It is hard to imagine, given the open landscape between Turvey Abbey and Station End that this route of one mile was once covered in trees. We first come to Priory Farm, which was once part of the Turvey Abbey Estate. The present buildings date from the mid 1800s, but older maps indicate that farm buildings existed here well before that time.
From the Middle Ages until the coming of the railways, livestock were herded, often over long distances (geese would have their feet covered in tar!) across Britain from rural areas where they had been raised to markets in towns and cities. The byways they travelled, usually avoiding villages and towns, were known as drovers’ roads. Many of he routes led to London as was the drovers road in Turvey.
Opposite Priory Farm is a footpath which was once part of a drover’s road called London Lane. As can be seen from the image, this would have been wide enough for a herd of sheep or cattle to pass along and the grass verges on either side provided an opportunity for the animals to graze. London Lane went south and passed an inn and farmhouse on Grindstone Hill, as described by Ralph Leaper, former Farm Manager to the Turvey Farm Estate.
The farm became a dairy and stock farm. At some point this farm ceased to function and the buildings were demolished. It was common for farms and rural inns to provide overnight pasture and accommodation for the drovers.
Drovers had to be licensed in Tudor England and were required to be a married householder and at least 30 years old. This reflected their considerable responsibility in not only looking after a farmers herd and safely transporting them to market but also in extracting a fair price and returning the income to the farmer. After market Drovers would return to their starting point by coach whilst their dogs, having learnt the route, would return home using the Drovers’ roads. Licensing of drovers continued until 1772.
As the name suggests, Station End is where Turvey Station once stood. The first train to stop at the station did so on 10th June 1872 on its way from Bedford to Northampton. It had taken nearly thirty years of campaigning, planning, fund raising and then construction. The railway was built with the help of 200 navvies who were accommodated in huts built by Charles Longuet Higgins in Bakers Close. Colonel William Bartholomew Higgins of Picts Hill House, who was Chairman of the Railway Company, had a working men’s room built on the corner of Bamford’s Yard and the High Street, which provided reading material and light sports for the workers.

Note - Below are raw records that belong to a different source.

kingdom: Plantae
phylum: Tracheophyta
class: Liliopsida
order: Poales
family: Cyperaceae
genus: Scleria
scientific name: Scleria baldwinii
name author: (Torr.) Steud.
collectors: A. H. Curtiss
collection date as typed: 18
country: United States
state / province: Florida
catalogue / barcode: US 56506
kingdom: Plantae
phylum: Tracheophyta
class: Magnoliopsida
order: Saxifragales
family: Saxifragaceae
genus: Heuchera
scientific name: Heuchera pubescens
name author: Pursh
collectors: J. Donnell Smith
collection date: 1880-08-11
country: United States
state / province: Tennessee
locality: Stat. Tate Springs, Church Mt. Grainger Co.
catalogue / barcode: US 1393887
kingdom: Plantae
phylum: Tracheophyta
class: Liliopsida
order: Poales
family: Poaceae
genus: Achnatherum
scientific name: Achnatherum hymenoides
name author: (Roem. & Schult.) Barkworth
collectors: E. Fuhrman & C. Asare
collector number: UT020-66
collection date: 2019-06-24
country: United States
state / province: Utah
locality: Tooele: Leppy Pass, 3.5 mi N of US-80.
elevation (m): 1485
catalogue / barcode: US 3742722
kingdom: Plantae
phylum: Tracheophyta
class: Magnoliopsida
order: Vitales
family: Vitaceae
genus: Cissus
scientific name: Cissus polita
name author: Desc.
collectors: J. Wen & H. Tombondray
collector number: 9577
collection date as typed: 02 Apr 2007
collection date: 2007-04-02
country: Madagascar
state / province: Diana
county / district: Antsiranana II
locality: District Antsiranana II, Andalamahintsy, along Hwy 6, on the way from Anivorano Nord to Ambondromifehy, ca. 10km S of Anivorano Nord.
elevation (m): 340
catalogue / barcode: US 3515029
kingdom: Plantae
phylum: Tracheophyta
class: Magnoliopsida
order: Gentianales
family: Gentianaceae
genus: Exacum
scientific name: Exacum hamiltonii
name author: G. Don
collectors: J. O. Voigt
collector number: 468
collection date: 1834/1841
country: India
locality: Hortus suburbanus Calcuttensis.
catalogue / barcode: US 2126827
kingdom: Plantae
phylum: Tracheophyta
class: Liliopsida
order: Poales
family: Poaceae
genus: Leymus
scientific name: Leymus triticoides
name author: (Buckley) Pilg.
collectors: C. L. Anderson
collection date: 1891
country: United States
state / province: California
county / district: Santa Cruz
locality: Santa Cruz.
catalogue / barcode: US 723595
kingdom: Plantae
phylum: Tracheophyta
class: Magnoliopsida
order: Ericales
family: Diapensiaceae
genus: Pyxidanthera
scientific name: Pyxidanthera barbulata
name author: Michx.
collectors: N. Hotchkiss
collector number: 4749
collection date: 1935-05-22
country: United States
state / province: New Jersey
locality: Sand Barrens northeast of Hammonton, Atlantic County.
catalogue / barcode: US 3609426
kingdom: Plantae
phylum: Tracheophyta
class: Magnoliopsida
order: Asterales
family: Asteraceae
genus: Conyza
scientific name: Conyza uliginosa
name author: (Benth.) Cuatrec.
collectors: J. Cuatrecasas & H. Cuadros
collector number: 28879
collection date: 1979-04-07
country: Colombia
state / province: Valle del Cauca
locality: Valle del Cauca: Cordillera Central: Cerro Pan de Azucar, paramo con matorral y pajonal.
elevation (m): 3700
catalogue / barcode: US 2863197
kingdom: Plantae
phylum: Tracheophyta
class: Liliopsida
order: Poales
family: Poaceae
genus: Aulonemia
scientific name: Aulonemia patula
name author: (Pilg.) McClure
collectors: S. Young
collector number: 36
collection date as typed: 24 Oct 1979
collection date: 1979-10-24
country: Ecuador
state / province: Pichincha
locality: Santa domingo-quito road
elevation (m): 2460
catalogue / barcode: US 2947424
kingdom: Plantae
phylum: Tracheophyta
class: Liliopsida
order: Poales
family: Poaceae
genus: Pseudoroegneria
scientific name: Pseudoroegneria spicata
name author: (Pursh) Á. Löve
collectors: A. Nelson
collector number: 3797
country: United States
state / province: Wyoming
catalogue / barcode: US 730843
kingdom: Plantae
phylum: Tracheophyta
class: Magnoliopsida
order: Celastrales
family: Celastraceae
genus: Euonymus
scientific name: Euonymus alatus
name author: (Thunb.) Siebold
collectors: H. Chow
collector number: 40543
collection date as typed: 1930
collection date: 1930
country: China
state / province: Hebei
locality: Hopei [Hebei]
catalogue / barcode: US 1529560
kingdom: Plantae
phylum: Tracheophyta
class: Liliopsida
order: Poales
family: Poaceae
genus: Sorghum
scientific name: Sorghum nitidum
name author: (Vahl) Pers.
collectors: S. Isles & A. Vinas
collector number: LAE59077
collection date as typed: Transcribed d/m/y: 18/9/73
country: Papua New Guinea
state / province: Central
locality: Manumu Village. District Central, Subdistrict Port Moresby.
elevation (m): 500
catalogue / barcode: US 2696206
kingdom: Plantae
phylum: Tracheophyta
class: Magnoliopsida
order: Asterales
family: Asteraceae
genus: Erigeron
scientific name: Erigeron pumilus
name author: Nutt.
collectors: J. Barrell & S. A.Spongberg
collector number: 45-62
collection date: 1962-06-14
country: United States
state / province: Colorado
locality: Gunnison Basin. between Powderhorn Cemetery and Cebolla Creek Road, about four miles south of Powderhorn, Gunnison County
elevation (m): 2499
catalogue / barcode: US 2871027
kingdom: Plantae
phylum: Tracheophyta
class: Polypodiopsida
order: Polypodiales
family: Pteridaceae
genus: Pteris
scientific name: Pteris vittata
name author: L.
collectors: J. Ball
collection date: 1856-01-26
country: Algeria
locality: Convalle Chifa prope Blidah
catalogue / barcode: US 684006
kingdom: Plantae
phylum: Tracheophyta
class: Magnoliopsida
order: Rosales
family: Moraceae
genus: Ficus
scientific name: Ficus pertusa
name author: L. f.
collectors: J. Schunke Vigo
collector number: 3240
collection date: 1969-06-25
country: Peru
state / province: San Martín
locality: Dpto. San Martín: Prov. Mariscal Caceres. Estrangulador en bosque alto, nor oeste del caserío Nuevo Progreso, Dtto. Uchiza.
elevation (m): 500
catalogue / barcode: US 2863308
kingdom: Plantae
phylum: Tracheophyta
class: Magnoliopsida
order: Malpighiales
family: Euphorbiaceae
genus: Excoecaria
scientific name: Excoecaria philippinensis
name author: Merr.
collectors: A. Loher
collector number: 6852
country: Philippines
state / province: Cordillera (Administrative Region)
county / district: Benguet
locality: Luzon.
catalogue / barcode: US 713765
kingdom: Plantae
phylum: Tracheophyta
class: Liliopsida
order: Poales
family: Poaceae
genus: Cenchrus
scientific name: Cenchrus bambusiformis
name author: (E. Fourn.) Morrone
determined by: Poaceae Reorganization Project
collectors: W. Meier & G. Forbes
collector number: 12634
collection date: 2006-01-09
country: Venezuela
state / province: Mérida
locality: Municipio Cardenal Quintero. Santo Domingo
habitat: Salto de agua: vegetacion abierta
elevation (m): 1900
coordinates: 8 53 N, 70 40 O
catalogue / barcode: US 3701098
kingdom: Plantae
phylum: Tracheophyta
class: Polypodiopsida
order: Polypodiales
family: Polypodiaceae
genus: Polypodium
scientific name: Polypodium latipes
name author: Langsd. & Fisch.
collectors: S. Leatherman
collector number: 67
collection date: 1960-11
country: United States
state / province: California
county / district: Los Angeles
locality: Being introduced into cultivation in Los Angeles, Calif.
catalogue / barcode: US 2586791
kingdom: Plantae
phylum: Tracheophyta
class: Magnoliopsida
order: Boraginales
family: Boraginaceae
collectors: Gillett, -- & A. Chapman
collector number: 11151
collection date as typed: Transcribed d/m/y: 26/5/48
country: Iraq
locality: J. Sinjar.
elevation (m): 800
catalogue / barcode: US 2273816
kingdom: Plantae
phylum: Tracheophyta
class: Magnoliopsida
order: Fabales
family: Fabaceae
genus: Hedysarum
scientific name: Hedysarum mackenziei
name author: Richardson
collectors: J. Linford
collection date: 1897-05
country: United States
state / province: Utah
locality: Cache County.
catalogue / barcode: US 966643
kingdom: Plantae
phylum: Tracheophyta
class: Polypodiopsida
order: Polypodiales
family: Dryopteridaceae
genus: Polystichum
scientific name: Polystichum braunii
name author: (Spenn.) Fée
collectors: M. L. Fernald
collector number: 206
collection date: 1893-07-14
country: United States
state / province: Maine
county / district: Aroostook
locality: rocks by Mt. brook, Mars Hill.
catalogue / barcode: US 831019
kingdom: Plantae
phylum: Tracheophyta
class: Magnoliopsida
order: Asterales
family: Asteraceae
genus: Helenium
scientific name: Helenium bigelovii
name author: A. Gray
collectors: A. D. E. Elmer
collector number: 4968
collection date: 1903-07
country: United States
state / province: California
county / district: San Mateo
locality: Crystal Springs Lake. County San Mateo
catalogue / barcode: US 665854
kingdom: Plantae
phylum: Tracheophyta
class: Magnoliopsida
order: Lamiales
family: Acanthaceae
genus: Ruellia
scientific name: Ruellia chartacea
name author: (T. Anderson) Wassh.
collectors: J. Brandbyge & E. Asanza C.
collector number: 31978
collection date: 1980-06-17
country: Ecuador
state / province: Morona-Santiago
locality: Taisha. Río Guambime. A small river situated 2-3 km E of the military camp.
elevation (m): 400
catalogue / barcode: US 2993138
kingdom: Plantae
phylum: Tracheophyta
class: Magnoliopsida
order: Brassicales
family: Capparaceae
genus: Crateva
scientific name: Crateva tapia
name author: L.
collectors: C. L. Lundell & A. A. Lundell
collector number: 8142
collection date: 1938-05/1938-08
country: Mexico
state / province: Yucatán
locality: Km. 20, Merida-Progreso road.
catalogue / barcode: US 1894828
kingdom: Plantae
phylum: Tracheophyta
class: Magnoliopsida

The station initially had five trains a day stopping in each direction. This had increased to seven a day by 1938. Special day trips to the Towcester Races were also available. The line was very busy during the Second World War with one track being used to store war materials. After the war the line was used less and less and was eventually closed with the last train calling at Turvey Station on 3rd March 1962.
The railway line went across the Bedford Road by means of a bridge. However, in the early 1960’s it became apparent that the bridge was too low for the growing number of double decker buses and lorries that wished to use the road. Consequently, the road was lowered (hence the present dip in the road) only for the bridge to be demolished shortly after. The railway line was not without its accidents, Ralph Leaper remembers the train derailment on 17th June 1960.
A question often asked is why build a station one mile from the village? Conspiracy theorists suggest that the original intention was to have the station on Carlton Road, but this was resisted as it would cut across the Higgins Estate; alternatively, perhaps, Colonel Higgins wanted the station built near his home. A more prosaic answer could be that the flattest route was chosen in order to manage costs.
The introduction of the railway had a big impact on the village. Journeys to Bedford and Northampton were now much easier as was access to more distant places. The railway also enabled people to visit Turvey and the village became something of a tourist attraction, particularly for people from Northampton, who often came for the fishing. The Railway Swan public house was opened in 1881 (it was converted to residential properties in 1995) and was followed by the building of “villas” for commuters in 1885.
Barton & Royle Homes
The Barton Charity originated in 1881 in order to provide “asylum” for the deserving and poor of Turvey and Bedford. James Barton bought land and provided funds for the Almhouses and Memorial Hall to be built. The building was officially opened on Wednesday 24th June 1885; its purpose to house 10 married couples and 10 single persons, together with accommodation for a caretaker and his wife.
Each resident had a bedroom and living room and shared the use of the washhouse, kitchen and scullery. They were required to follow a set of rules and to attend weekly religious services in the memorial hall, where entertainment was also provided.
By the 1950s, the cost of maintaining and improving the original building was causing the charity significant problems. Sir George Royle, a former Mayor of Bedford, had left provision in his will (1950) for the establishment of almhouses for the people of Bedford. This scheme never took off and, after years of negotiations, the two charities were combined to form the Barton and Royle Homes in 1963. The old building was demolished and replaced by new almshouses, eighteen of which called the Royle Homes with the other eight called Barton Homes. A chapel and communal room were also provided. As the bungalows were built, residents from the old building were gradually rehoused. The demolition and ultimate completion of the new buildings took place in 1966.